Fazia alguns dias – talvez uns quatro – que não se falavam. E embora o último encontro já denotasse o desinteresse dele, ela resolveu ligar. Afinal, alguém lhe havia aconselhado que não se deve dar o amor por encerrado antes de o ponto final ter sido claramente posto. Afinal, o horóscopo havia lhe dito que aquela era uma semana propensa a boas surpresas amorosas. Afinal, era noite de lua minguante e de Órion na órbita mais próxima da Terra – uma composição astral que, historicamente, lhe dava sorte.

Celular em mãos. Os dedos, trêmulos, não tinham a precisão necessária para conduzir um smartphone. Cinco tentativas foram necessárias para que ela acertasse o código de desbloqueio. Aquele mesmo, que ela repetia umas setenta vezes por dia, de olhos fechados, se fosse preciso. Falou consigo mesma. Se os dedos estavam errantes, imagine a voz. Não, ela não podia transmitir insegurança – pelo menos era o que diziam as revistas femininas que ela tanto espiava na banca de jornal. Definitivamente, ainda não era a hora de ligar.

Abriu a porta de vidro da cristaleira. Entre as dúzias de garrafas de uísque do pai, uma de conhaque que ganhara do amigo que tinha ido passar as férias na França. Para tomar num momento especial, ele lhe dissera. Pois bem. Deus não vai permitir um desperdício desses, abrir uma garrafa de conhaque francês para brindar algo que não seja uma vitória, pensou, apesar de questionar dia sim e outro também a existência de deus. Rompeu o lacre, girou a tampa. Tomou no gargalo. Mais. Era preciso sentir a garganta quente. Mais um pouco. Era preciso sentir a garganta queimando. Só mais um gole. Era preciso sequer sentir a garganta.

Pronto. Missão cumprida. Postou-se em frente ao espelho e ensaiou uma música qualquer, de uma dessas divas do pop. Só pra testar a imponência da própria voz. Só pra atestar pra ela própria o quão imponente era. Só pra descontrair antes de tentar, mais uma vez, enfrentar o inimigo: aquele aparelhinho de tela luminosa e teclas touch. Dessa vez, foi certeira ao desbloquear o dispositivo. Uma linha diagonal, outra pra cima, outra para a direita, outra pra baixo, mais uma na diagonal. Ensaiou pela última vez a conversa que teria com ele. Oi, tudo bem? Ah, que bom. Faz tempo que a gente não se fala, né? Como passou os últimos dias? Também senti saudade. Muita. Entrou em cartaz o filme baseado naquele livro que você tanto gosta. Vamos assistir? Prefiro na terça. Claro que pode ser às 20h. Depois a gente aproveita e come alguma coisa. Você vem me buscar? Ótimo. Te espero. Um beijo.

Não. Não podia ser assim, encenado, ensaiado. Relacionamentos não têm script. Conversas a dois não são robotizadas. Não seguem roteiro de atendimento de call center. Ela precisava de uma distração para ser mais natural. Mais segura. Mais ela. Ligou o tablet. Escolheu um jogo. Tetris, que de tão popular, hoje é hipster. A primeira peça era justamente a barrinha laranja. Um desperdício vir logo no começo do jogo. A segunda era uma daquelas difíceis de encaixar, independente das circunstâncias. A terceira, o quadradinho vermelho. Uma sucessão de desarranjos que a fizeram não passar da primeira fase. Ao que ela comemorou. Azar no jogo, sorte no amor, já dizia a sabedoria popular. Sorte no amor.

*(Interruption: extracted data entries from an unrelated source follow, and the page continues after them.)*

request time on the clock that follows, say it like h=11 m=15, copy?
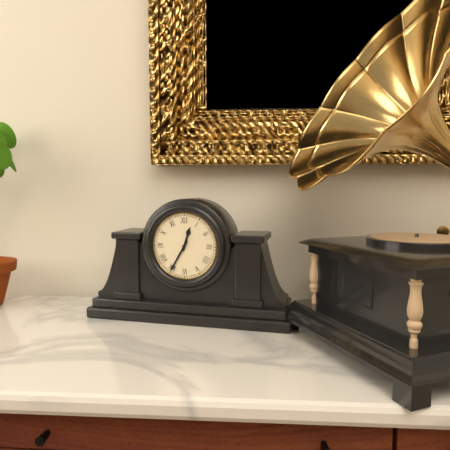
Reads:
h=12 m=35
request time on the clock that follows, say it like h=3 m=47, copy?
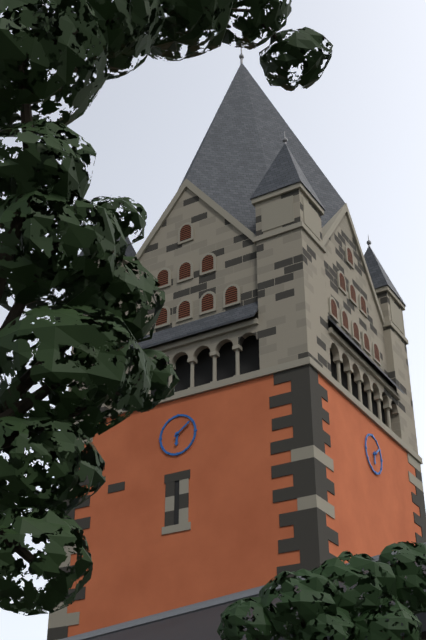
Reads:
h=6 m=9
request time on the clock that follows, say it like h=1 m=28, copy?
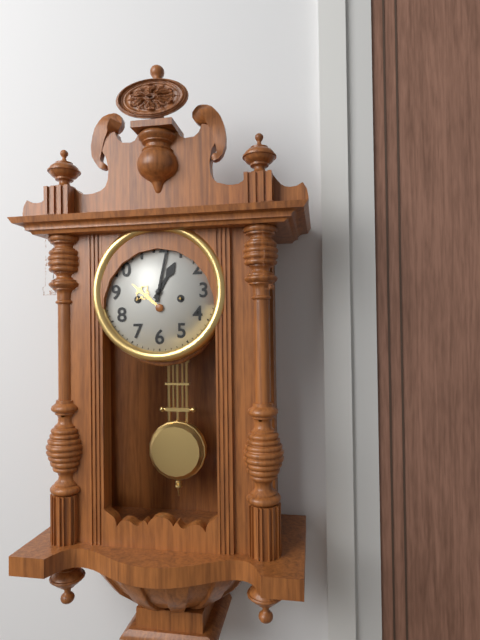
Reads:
h=1 m=2
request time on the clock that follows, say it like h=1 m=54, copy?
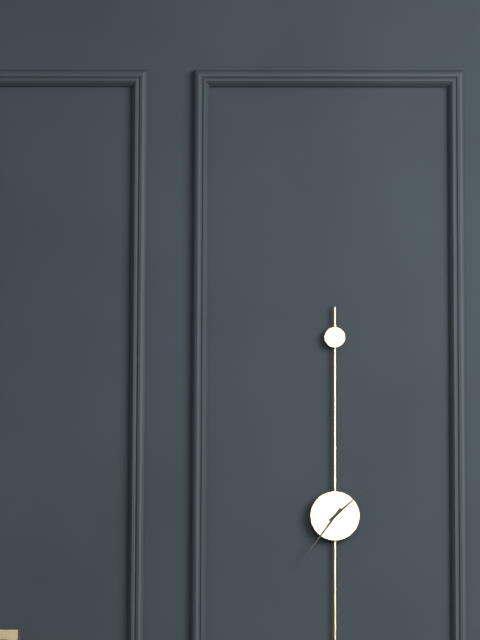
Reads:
h=1 m=36
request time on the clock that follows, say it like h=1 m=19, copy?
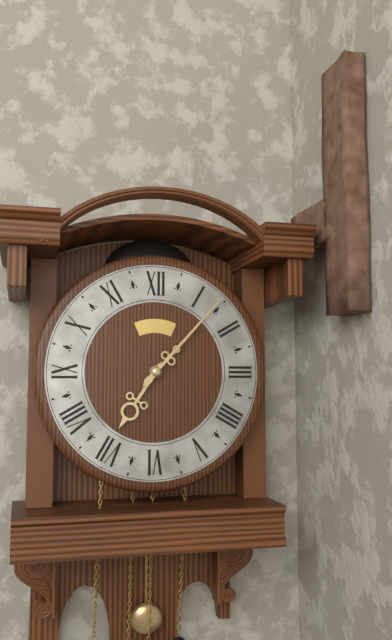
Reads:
h=7 m=7
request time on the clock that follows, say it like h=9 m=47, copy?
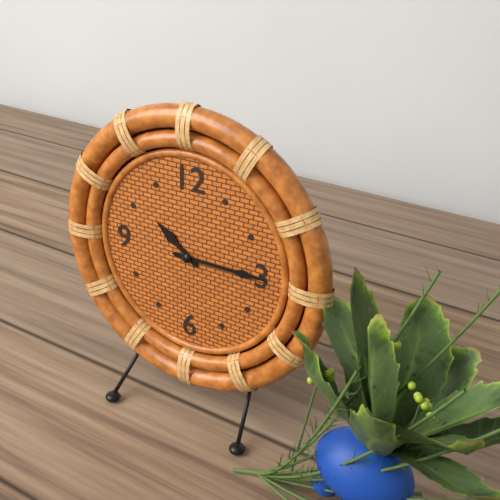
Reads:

Com o aval do Tetris, pegou novamente o celular, respirou fundo e discou. Chamou. Chamou mais uma vez. Mais uma, mais uma e mais outra. De novo, again and again. Mais duas, mais três, mais quatro. Caixa postal. Antes do sinal, ela desligou. Não queria deixar mensagem. Sentia-se uma velha em ter que admitir, mas odiava falar com máquinas. Além do mais, era apenas uma ligação casual pra saber como ele estava. Nada de perseguição. Nada de encanação. Nada de paranoia.

Afinal, o beijo dele era bom, mas havia mil e um melhores. Transar com ele era bom, mas ela já tinha se deleitado em lençóis mais calientes. O corpo dele era bom, mas os da TV eram mais bonitos ainda. O carinho dele era bom, mas o do moço do décimo sétimo andar era mais sincero.

Sair novamente com ele seria bom, mas a agenda telefônica estava cheia de novas possibilidades. Próximo.